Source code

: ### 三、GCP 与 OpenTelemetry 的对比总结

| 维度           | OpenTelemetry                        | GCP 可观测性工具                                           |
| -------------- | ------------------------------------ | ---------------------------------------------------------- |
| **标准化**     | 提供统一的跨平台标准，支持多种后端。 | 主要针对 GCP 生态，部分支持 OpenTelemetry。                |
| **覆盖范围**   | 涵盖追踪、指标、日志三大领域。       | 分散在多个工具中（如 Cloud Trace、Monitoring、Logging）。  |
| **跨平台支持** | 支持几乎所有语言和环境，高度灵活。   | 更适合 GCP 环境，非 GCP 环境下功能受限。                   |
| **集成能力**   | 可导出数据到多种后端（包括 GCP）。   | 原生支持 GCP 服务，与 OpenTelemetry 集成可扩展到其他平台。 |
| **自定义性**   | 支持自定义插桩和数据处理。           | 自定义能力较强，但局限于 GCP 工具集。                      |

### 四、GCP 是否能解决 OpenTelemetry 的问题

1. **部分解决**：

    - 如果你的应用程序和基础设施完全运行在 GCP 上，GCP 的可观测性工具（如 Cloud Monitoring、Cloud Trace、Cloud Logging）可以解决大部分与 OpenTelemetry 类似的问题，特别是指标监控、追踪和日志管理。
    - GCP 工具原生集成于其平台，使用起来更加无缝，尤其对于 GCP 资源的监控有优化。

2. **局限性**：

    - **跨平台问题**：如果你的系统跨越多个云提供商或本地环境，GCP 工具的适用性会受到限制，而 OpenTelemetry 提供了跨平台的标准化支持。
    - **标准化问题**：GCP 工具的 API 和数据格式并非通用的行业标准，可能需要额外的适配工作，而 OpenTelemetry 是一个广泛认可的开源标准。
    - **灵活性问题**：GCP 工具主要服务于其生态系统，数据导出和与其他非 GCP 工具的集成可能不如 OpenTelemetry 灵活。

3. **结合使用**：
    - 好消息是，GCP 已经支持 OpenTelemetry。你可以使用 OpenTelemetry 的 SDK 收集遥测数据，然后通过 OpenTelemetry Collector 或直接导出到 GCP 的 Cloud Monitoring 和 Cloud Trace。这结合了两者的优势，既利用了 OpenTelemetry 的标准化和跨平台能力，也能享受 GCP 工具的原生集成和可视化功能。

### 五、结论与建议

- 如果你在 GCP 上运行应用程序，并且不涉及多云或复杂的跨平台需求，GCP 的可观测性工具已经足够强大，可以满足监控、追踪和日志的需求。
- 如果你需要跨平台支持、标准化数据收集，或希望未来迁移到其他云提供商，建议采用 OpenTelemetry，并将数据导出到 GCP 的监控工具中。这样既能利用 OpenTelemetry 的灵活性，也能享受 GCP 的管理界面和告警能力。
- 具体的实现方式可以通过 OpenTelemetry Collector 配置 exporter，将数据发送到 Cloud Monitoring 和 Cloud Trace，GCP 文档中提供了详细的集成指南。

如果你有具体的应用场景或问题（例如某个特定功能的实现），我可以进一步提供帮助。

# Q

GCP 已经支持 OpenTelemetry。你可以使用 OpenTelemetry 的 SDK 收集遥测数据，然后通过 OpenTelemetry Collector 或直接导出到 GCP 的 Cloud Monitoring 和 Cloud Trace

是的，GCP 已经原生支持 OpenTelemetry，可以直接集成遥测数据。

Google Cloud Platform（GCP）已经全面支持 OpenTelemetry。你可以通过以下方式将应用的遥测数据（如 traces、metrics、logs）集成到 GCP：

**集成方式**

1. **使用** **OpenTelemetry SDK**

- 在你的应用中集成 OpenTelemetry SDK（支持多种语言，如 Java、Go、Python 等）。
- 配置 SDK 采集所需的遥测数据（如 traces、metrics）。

--

- [WHAT THE TASK ASKS] Taking care to match every character, output all of the entries above.

- [WRITTEN ANSWER]
Source code

: ### 三、GCP 与 OpenTelemetry 的对比总结

| 维度           | OpenTelemetry                        | GCP 可观测性工具                                           |
| -------------- | ------------------------------------ | ---------------------------------------------------------- |
| **标准化**     | 提供统一的跨平台标准，支持多种后端。 | 主要针对 GCP 生态，部分支持 OpenTelemetry。                |
| **覆盖范围**   | 涵盖追踪、指标、日志三大领域。       | 分散在多个工具中（如 Cloud Trace、Monitoring、Logging）。  |
| **跨平台支持** | 支持几乎所有语言和环境，高度灵活。   | 更适合 GCP 环境，非 GCP 环境下功能受限。                   |
| **集成能力**   | 可导出数据到多种后端（包括 GCP）。   | 原生支持 GCP 服务，与 OpenTelemetry 集成可扩展到其他平台。 |
| **自定义性**   | 支持自定义插桩和数据处理。           | 自定义能力较强，但局限于 GCP 工具集。                      |

### 四、GCP 是否能解决 OpenTelemetry 的问题

1. **部分解决**：

    - 如果你的应用程序和基础设施完全运行在 GCP 上，GCP 的可观测性工具（如 Cloud Monitoring、Cloud Trace、Cloud Logging）可以解决大部分与 OpenTelemetry 类似的问题，特别是指标监控、追踪和日志管理。
    - GCP 工具原生集成于其平台，使用起来更加无缝，尤其对于 GCP 资源的监控有优化。

2. **局限性**：

    - **跨平台问题**：如果你的系统跨越多个云提供商或本地环境，GCP 工具的适用性会受到限制，而 OpenTelemetry 提供了跨平台的标准化支持。
    - **标准化问题**：GCP 工具的 API 和数据格式并非通用的行业标准，可能需要额外的适配工作，而 OpenTelemetry 是一个广泛认可的开源标准。
    - **灵活性问题**：GCP 工具主要服务于其生态系统，数据导出和与其他非 GCP 工具的集成可能不如 OpenTelemetry 灵活。

3. **结合使用**：
    - 好消息是，GCP 已经支持 OpenTelemetry。你可以使用 OpenTelemetry 的 SDK 收集遥测数据，然后通过 OpenTelemetry Collector 或直接导出到 GCP 的 Cloud Monitoring 和 Cloud Trace。这结合了两者的优势，既利用了 OpenTelemetry 的标准化和跨平台能力，也能享受 GCP 工具的原生集成和可视化功能。

### 五、结论与建议

- 如果你在 GCP 上运行应用程序，并且不涉及多云或复杂的跨平台需求，GCP 的可观测性工具已经足够强大，可以满足监控、追踪和日志的需求。
- 如果你需要跨平台支持、标准化数据收集，或希望未来迁移到其他云提供商，建议采用 OpenTelemetry，并将数据导出到 GCP 的监控工具中。这样既能利用 OpenTelemetry 的灵活性，也能享受 GCP 的管理界面和告警能力。
- 具体的实现方式可以通过 OpenTelemetry Collector 配置 exporter，将数据发送到 Cloud Monitoring 和 Cloud Trace，GCP 文档中提供了详细的集成指南。

如果你有具体的应用场景或问题（例如某个特定功能的实现），我可以进一步提供帮助。

# Q

GCP 已经支持 OpenTelemetry。你可以使用 OpenTelemetry 的 SDK 收集遥测数据，然后通过 OpenTelemetry Collector 或直接导出到 GCP 的 Cloud Monitoring 和 Cloud Trace

是的，GCP 已经原生支持 OpenTelemetry，可以直接集成遥测数据。

Google Cloud Platform（GCP）已经全面支持 OpenTelemetry。你可以通过以下方式将应用的遥测数据（如 traces、metrics、logs）集成到 GCP：

**集成方式**

1. **使用** **OpenTelemetry SDK**

- 在你的应用中集成 OpenTelemetry SDK（支持多种语言，如 Java、Go、Python 等）。
- 配置 SDK 采集所需的遥测数据（如 traces、metrics）。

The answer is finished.